(Input material)

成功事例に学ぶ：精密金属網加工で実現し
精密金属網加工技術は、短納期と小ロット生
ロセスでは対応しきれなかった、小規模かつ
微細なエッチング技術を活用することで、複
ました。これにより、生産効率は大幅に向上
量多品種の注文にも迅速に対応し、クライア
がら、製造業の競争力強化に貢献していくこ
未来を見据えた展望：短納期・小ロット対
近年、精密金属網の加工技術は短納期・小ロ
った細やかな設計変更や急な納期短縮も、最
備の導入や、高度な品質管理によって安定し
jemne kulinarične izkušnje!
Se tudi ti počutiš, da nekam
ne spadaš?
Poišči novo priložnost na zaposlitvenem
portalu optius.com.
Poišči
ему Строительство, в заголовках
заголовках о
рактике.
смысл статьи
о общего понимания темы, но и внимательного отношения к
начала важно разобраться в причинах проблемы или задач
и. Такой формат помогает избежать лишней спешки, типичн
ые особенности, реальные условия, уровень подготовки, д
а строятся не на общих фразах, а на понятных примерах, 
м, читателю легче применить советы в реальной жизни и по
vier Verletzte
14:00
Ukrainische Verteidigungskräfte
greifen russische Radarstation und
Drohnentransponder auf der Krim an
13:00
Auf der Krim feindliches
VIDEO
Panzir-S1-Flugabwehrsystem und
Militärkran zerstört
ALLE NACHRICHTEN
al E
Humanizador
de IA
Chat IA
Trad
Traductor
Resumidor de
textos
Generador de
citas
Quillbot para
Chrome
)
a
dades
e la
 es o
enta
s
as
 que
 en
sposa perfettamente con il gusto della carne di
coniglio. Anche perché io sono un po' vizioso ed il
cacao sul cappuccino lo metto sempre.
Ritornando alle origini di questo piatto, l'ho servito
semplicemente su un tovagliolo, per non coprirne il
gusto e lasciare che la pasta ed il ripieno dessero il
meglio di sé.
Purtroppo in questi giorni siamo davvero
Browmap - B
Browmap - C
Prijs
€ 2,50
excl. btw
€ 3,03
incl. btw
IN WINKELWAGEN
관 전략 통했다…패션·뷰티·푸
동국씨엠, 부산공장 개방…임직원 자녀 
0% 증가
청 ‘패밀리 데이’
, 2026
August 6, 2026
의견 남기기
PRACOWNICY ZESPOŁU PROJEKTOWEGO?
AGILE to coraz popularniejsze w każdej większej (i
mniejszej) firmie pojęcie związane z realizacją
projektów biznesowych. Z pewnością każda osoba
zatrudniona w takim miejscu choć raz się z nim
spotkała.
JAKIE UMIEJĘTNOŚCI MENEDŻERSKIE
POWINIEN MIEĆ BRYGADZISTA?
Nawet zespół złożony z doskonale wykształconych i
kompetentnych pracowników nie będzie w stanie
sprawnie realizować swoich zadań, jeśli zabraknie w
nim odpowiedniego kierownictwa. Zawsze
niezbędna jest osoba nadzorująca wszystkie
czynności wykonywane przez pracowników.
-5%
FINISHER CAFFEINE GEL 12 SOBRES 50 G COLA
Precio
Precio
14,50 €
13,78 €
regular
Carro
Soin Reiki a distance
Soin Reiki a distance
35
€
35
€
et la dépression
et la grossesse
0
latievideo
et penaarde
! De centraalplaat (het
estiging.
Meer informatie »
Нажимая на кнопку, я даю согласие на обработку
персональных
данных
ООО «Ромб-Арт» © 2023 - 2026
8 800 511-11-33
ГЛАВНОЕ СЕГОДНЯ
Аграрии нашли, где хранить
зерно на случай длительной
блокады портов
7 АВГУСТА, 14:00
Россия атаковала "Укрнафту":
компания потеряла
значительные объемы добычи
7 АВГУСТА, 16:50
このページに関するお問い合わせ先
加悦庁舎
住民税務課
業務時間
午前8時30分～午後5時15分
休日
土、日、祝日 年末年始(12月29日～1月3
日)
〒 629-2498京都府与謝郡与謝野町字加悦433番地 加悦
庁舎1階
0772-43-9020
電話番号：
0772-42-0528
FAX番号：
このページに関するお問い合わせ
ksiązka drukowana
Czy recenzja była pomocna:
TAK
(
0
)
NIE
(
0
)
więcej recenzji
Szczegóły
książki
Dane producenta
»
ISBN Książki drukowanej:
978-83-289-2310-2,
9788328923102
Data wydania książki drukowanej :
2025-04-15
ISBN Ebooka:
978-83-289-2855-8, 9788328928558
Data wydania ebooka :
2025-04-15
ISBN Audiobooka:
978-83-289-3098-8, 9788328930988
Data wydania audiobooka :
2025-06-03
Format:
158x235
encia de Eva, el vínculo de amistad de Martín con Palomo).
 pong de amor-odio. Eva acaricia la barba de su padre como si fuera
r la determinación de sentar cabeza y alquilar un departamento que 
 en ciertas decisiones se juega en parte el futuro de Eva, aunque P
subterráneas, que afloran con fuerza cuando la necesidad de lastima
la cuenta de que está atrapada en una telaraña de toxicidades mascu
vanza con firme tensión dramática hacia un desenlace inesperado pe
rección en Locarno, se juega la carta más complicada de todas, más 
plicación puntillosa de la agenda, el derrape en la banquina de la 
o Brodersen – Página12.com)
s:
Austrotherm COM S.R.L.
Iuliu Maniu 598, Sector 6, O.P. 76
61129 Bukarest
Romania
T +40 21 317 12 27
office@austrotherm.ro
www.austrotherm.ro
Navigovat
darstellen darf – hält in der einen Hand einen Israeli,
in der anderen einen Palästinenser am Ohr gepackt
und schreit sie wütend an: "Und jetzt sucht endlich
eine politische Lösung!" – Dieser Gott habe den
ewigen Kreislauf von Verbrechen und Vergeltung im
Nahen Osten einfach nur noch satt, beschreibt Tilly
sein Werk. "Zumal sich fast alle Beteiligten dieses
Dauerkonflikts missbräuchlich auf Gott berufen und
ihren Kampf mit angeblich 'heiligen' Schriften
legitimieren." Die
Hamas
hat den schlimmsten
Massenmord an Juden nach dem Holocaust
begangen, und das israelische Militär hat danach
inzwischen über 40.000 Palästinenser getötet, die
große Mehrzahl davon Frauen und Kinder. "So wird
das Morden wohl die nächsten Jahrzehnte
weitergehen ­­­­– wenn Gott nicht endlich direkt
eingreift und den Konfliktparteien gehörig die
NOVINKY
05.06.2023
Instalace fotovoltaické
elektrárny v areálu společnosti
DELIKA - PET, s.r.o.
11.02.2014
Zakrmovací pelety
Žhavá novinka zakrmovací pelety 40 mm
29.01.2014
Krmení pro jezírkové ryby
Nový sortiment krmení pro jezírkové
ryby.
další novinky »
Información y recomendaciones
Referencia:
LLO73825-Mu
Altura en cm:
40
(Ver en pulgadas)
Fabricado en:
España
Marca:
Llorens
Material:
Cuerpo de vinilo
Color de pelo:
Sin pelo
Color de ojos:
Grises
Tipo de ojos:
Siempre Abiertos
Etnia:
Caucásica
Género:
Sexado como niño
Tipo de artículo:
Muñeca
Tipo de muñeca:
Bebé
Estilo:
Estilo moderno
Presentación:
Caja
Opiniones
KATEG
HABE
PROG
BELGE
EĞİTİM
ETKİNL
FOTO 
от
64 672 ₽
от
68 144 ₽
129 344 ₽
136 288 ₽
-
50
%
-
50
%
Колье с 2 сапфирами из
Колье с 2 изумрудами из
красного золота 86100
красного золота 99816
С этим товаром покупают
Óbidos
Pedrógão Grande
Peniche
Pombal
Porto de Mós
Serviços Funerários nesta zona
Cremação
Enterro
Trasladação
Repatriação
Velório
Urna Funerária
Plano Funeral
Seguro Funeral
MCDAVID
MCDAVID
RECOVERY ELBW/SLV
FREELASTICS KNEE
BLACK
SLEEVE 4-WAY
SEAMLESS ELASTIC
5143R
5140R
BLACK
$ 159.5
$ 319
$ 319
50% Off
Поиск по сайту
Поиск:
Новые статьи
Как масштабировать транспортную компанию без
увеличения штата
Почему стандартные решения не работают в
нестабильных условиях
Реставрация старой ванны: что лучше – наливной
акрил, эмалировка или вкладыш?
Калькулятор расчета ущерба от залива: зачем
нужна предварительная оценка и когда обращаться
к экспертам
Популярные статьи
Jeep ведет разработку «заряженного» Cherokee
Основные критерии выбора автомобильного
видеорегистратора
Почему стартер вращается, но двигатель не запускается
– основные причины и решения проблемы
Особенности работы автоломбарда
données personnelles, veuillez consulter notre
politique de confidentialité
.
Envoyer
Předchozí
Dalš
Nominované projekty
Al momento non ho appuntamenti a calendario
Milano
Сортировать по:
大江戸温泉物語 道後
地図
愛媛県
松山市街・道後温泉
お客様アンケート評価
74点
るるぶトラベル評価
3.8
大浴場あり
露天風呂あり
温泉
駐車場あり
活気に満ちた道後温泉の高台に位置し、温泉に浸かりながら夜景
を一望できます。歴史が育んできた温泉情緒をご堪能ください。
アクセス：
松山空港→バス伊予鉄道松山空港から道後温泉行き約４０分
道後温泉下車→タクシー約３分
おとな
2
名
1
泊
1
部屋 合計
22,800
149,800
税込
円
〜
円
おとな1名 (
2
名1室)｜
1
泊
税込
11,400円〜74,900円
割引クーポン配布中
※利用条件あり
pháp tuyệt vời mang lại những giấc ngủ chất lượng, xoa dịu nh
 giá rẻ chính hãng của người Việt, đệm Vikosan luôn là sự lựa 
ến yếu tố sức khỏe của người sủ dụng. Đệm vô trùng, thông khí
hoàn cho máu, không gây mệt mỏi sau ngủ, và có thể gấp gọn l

(Job item) Please give as a numbered list the lines from the start of the rows through the line that contains "Se tudi ti počutiš, da nekam", with both ends included and blank lines left out.

(Task result)
1. 成功事例に学ぶ：精密金属網加工で実現し
2. 精密金属網加工技術は、短納期と小ロット生
3. ロセスでは対応しきれなかった、小規模かつ
4. 微細なエッチング技術を活用することで、複
5. ました。これにより、生産効率は大幅に向上
6. 量多品種の注文にも迅速に対応し、クライア
7. がら、製造業の競争力強化に貢献していくこ
8. 未来を見据えた展望：短納期・小ロット対
9. 近年、精密金属網の加工技術は短納期・小ロ
10. った細やかな設計変更や急な納期短縮も、最
11. 備の導入や、高度な品質管理によって安定し
12. jemne kulinarične izkušnje!
13. Se tudi ti počutiš, da nekam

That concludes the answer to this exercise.